Friday, April 25, 2003

ALABAMA LAST MEAL
GARY LEON BROWN
April 24, 2003


least culpable, but culpable nonetheless...

Last Meal: Brown requested no last meal, eating only an ice cream sandwich from a vending machine.

The skinny:
Gary Leon Brown was executed for the stabbing death of a gay man who was nearly decapitated during a robbery.

Gay Bashers: The victim, described in trial testimony as a homosexual, was stabbed 78 times. Prosecutors said the savageness of the attack indicated the killing may not have been simply a robbery, but it was not prosecuted as a hate crime against a gay victim. The victim's body was left in the mobile home, where he lived alone, until it was found by neighborhood children. He had been robbed of $67 and several appliances.

Wash in the blood of the lamb: Brown was known on Alabama's death row for his religious evangelism. A former prison chaplain who counseled Brown and testified at his clemency hearing, said Brown "made a terrible mistake, as many people make mistakes. I can guarantee you he's real in his commitment to Christ." A Monday night church service began in 1989 on death row. "That service has continued uninterrupted all these years. Gary has been there every Monday night since it started," said the chaplin.

The final day: Brown's mother, wife, son, two sisters, a brother and his spiritual adviser made final visits with the inmate Thursday morning. Brown sang hymns, had communion and prayed with his visitors. He gave three Bibles, letters and $109.92 from his prison account to his wife and a watch and wooden cross to his son. The rest of his belongings, a radio, headphones, books, a dictionary and a television went to the remaining Death Row inmates.

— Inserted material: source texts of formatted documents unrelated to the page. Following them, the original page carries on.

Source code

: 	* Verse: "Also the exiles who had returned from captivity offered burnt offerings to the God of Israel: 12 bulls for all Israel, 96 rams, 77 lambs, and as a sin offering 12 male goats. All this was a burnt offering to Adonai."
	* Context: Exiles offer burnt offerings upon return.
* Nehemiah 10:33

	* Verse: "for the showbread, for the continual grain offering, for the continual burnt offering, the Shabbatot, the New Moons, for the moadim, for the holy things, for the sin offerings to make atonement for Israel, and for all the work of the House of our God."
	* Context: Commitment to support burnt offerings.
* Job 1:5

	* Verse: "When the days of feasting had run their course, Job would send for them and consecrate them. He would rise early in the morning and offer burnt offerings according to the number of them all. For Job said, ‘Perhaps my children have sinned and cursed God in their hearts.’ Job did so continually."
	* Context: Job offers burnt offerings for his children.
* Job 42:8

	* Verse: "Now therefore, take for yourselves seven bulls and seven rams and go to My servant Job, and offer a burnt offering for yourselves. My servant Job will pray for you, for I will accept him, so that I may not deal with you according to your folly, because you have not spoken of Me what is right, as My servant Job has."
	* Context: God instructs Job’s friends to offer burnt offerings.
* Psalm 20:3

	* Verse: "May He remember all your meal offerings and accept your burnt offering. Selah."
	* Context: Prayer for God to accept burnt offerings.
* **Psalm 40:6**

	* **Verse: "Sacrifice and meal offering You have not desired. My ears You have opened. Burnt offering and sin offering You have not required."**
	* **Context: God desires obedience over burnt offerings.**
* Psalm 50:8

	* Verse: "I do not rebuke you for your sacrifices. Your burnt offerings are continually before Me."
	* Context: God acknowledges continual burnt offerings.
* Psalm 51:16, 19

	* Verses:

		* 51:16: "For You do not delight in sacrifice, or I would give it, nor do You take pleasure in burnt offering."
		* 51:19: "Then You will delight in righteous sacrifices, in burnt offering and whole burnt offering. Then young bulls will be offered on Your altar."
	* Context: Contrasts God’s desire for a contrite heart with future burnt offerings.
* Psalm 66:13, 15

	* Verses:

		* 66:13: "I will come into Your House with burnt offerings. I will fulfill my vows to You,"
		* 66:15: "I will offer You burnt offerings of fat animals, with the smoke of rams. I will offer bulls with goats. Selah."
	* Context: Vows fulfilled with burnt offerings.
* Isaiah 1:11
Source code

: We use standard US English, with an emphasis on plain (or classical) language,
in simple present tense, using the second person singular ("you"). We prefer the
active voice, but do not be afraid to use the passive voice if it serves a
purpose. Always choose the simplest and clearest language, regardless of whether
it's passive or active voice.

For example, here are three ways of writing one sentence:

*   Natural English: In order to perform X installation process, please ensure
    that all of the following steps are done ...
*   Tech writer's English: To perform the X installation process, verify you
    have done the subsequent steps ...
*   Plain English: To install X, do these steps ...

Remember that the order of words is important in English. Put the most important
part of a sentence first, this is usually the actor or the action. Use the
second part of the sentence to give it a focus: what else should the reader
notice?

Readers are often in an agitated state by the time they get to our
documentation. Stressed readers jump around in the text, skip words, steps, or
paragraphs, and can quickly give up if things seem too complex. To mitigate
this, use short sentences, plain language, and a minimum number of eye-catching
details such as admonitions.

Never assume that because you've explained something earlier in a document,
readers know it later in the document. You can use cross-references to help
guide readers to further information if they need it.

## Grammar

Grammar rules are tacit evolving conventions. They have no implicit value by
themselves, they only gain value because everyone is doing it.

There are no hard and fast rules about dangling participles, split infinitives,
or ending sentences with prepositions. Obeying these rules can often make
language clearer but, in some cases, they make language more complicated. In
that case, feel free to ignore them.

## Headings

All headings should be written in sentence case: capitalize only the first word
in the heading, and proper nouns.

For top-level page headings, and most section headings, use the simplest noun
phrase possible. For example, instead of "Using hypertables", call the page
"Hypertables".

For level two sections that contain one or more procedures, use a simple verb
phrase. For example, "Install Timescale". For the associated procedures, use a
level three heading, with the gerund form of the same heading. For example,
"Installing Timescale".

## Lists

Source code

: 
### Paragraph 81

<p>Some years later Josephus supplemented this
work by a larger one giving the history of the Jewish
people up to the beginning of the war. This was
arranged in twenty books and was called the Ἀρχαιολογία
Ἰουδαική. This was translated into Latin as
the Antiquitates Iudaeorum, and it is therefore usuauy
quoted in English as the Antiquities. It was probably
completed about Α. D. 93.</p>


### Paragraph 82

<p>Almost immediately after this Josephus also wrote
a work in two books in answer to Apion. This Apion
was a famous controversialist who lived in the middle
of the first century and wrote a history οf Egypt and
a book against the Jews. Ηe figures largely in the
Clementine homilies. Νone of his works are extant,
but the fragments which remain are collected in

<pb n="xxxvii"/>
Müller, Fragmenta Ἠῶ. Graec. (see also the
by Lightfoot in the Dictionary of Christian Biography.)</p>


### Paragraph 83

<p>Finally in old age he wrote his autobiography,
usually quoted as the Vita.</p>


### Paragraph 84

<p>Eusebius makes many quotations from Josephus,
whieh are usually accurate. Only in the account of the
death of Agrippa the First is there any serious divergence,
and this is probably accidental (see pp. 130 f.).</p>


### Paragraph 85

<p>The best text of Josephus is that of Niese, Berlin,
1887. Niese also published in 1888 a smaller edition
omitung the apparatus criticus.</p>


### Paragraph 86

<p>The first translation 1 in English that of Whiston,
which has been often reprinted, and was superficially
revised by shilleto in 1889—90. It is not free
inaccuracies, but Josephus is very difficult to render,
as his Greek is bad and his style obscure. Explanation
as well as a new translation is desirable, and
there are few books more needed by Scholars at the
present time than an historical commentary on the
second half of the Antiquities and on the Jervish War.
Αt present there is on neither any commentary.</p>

Last words and such: Brown made no public statement but kept his eyes locked on his wife who was just feet away in the witness room, separated by a glass window. For about 5 minutes they mouthed exchanges to each other, including "I love you" and "Go with God." Strapped to a gurney, he waved to her with the fingers of his left hand. "Goodbye sweetie," he mouthed. "I love you."

Partners in crime: Brown's attorney had petitioned the governor for clemency, in part, because one of Brown's two cohorts in the killing was paroled, and the other - who cut the victim's throat with a butcher knife- is serving a term of life without parole following a retrial.

She called Brown the "least culpable" of the three killers.

Factoids: Brown spent 16 years on Alabama's Death Row. Brown was pronounced dead after a series of seven injections.